In a 2008 article, Professors Elizabeth Scott and Laurence Steinberg described legal changes that “transformed juvenile crime regulation from a system that viewed most youth crime as the product of immaturity into one that is ready to hold many youths to the standard of accountability imposed on adults.” They argue that these changes were “undertaken in an atmosphere of moral panic, with little deliberation about consequences and costs.” [Elizabeth S. Scott and Laurence Steinberg / Columbia Public Law Research Paper]
More recently, Professor Babe Howell wrote that “the NYPD has manipulated and exaggerated the threat of gang crime in order to generate a ‘moral panic’ and shore up support for intensive and unjustified policing and surveillance of youth of color based on non-criminal conduct.” The NYPD has shifted away from broken windows and stop and frisk, “increasingly relying on an overblown narrative of gang and crew violence as a justification to police non-criminal conduct—a narrative that allows law enforcement to avoid oversight and transparency.” [Babe Howell / Denver Criminal Law Review]
After McCain’s fear was revealed to be a false alarm, she responded by tweet, commending the police for their diligence and adding: “I apologize if anything else I have said on this matter distracts from ‘if you see something, say something.’” Elaine Andino, a spokesperson for an anti-trafficking group, said that police have the same message. “We have been told repeatedly, we would rather people call and report human trafficking incidents and be wrong 100 times on the off chance that they are right one time.” [Sarah Mervosh / New York Times] But this attitude assumes that there are only costs associated with failures to act upon actual incidents of trafficking.
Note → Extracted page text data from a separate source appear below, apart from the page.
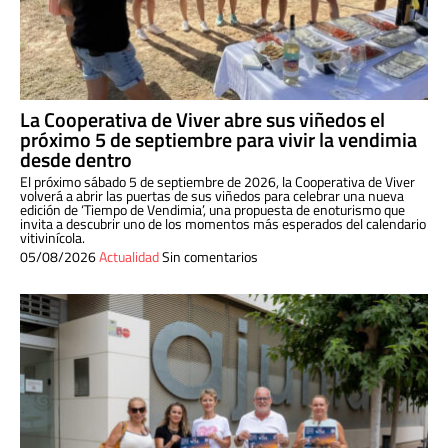
La Cooperativa de Viver abre sus viñedos el
próximo 5 de septiembre para vivir la vendimia
desde dentro
El próximo sábado 5 de septiembre de 2026, la Cooperativa de Viver
volverá a abrir las puertas de sus viñedos para celebrar una nueva
edición de ‘Tiempo de Vendimia’, una propuesta de enoturismo que
invita a descubrir uno de los momentos más esperados del calendario
vitivinícola.
05/08/2026
Actualidad
Sin comentarios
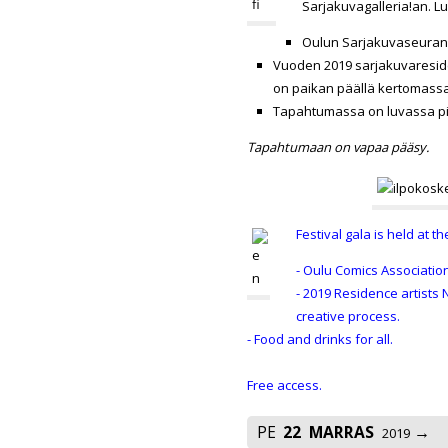
Sarjakuvagalleria!an. 
Oulun Sarjakuvaseuran 
Vuoden 2019 sarjakuvareside
on paikan päällä kertomassa
Tapahtumassa on luvassa pient
Tapahtumaan on vapaa pääsy.
Festival gala is held at 
- Oulu
Comics Association
- 2019 Residence artists
N
creative process.
- Food and drinks for all.
Free access.
PE
22
MARRAS
2019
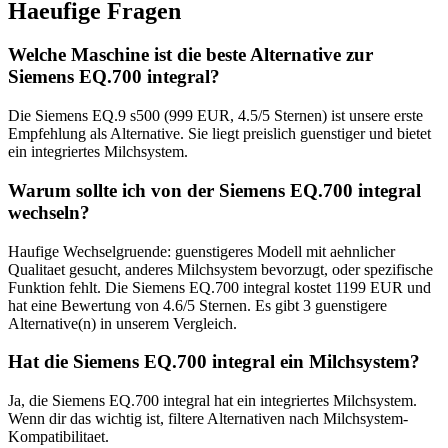
Haeufige Fragen
Welche Maschine ist die beste Alternative zur
Siemens EQ.700 integral?
Die Siemens EQ.9 s500 (999 EUR, 4.5/5 Sternen) ist unsere erste
Empfehlung als Alternative. Sie liegt preislich guenstiger und bietet
ein integriertes Milchsystem.
Warum sollte ich von der Siemens EQ.700 integral
wechseln?
Haufige Wechselgruende: guenstigeres Modell mit aehnlicher
Qualitaet gesucht, anderes Milchsystem bevorzugt, oder spezifische
Funktion fehlt. Die Siemens EQ.700 integral kostet 1199 EUR und
hat eine Bewertung von 4.6/5 Sternen. Es gibt 3 guenstigere
Alternative(n) in unserem Vergleich.
Hat die Siemens EQ.700 integral ein Milchsystem?
Ja, die Siemens EQ.700 integral hat ein integriertes Milchsystem.
Wenn dir das wichtig ist, filtere Alternativen nach Milchsystem-
Kompatibilitaet.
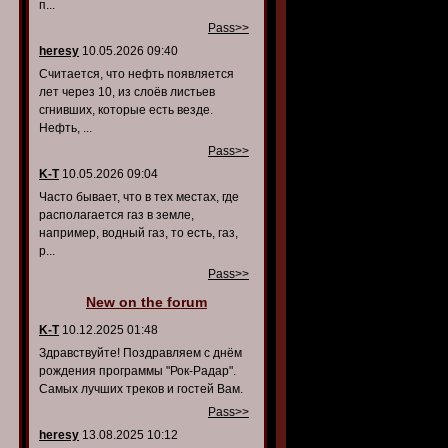
п...
Pass>>
heresy
10.05.2026 09:40
Считается, что нефть появляется
лет через 10, из слоёв листьев
сгнивших, которые есть везде.
Нефть, ...
Pass>>
K-T
10.05.2026 09:04
Часто бывает, что в тех местах, где
располагается газ в земле,
например, водный газ, то есть, газ,
р...
Pass>>
New on the forum
K-T
10.12.2025 01:48
Здравствуйте! Поздравляем с днём
рождения программы "Рок-Радар".
Самых лучших треков и гостей Вам.
Pass>>
heresy
13.08.2025 10:12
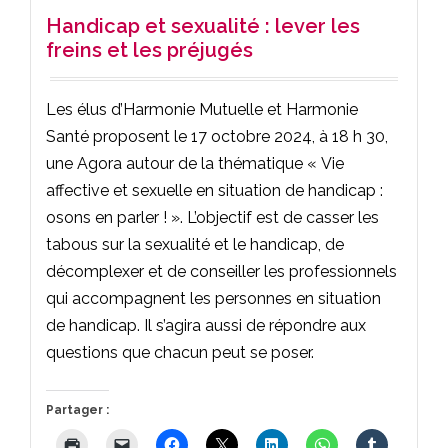
Handicap et sexualité : lever les
freins et les préjugés
Les élus d’Harmonie Mutuelle et Harmonie
Santé proposent le 17 octobre 2024, à 18 h 30,
une Agora autour de la thématique « Vie
affective et sexuelle en situation de handicap :
osons en parler ! ». L’objectif est de casser les
tabous sur la sexualité et le handicap, de
décomplexer et de conseiller les professionnels
qui accompagnent les personnes en situation
de handicap. Il s’agira aussi de répondre aux
questions que chacun peut se poser.
Partager :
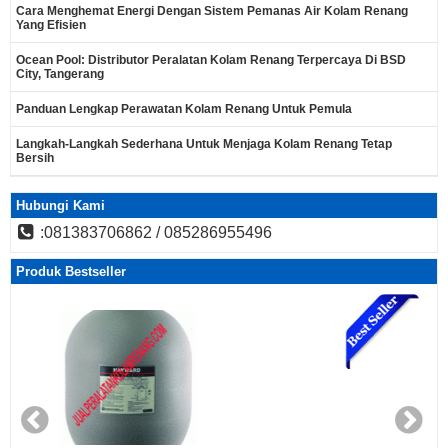
Cara Menghemat Energi Dengan Sistem Pemanas Air Kolam Renang
Yang Efisien
Ocean Pool: Distributor Peralatan Kolam Renang Terpercaya Di BSD
City, Tangerang
Panduan Lengkap Perawatan Kolam Renang Untuk Pemula
Langkah-Langkah Sederhana Untuk Menjaga Kolam Renang Tetap
Bersih
Hubungi Kami
:081383706862 / 085286955496
Produk Bestseller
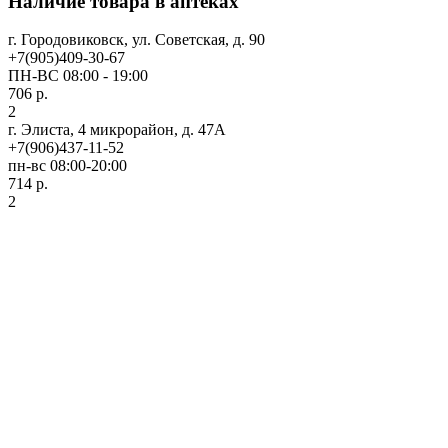
Наличие товара в аптеках
г. Городовиковск, ул. Советская, д. 90
+7(905)409-30-67
ПН-ВС 08:00 - 19:00
706 р.
2
г. Элиста, 4 микрорайон, д. 47А
+7(906)437-11-52
пн-вс 08:00-20:00
714 р.
2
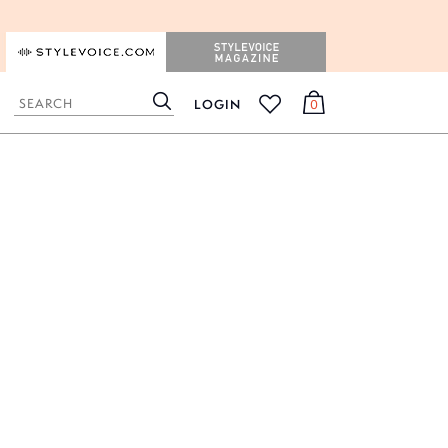
STYLEVOICE.COM
STYLEVOICE MAGAZINE
LOGIN
0
検
カ
お
索
ー
気
ト
に
入
り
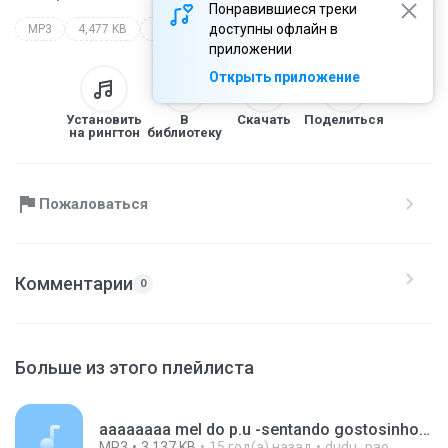
Понравившиеся треки
доступны офлайн в
MP3
4,477 KB
Other
приложении
Открыть приложение
Установить
В
Скачать
Поделиться
на рингтон
библиотеку
Пожаловаться
Комментарии
0
Больше из этого плейлиста
aaaaaaaa mel do p.u -sentando gostosinho (elétron dj).mp3
MP3
3,137 KB
15 год(а) назад
dudu_pao_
McCain and the police appear blind to the costs of false alarms.
These false positives are “actively harmful” because, when they lead to police crackdowns, they create “bad policy,” writes Mogulescu. In the days leading up to the 2014 Super Bowl, “local law enforcement dedicated tremendous resources” to making dozens of sex work arrests. Aggressive arrest practices can have devastating consequences for both trafficked and nontrafficked people engaging in sex work. Many have survived trauma, and “turning them into defendants and pushing them through the criminal justice system contradicts any claim of assistance.” Often, she notes, increases in arrests are not indications of an increase in criminal activity, “but rather of an increase in policing.” [Kate Mogulescu / New York Times] Even an encounter with police that does not result in arrest can be traumatic and degrading, and it can quickly escalate into violence. “When the discussion is dominated by fear-mongering, we fail to meaningfully address the actual causes of human trafficking,” Mogulescu adds. The same can be said of “super predators” and crack cocaine. The sooner we learn this lesson, the better.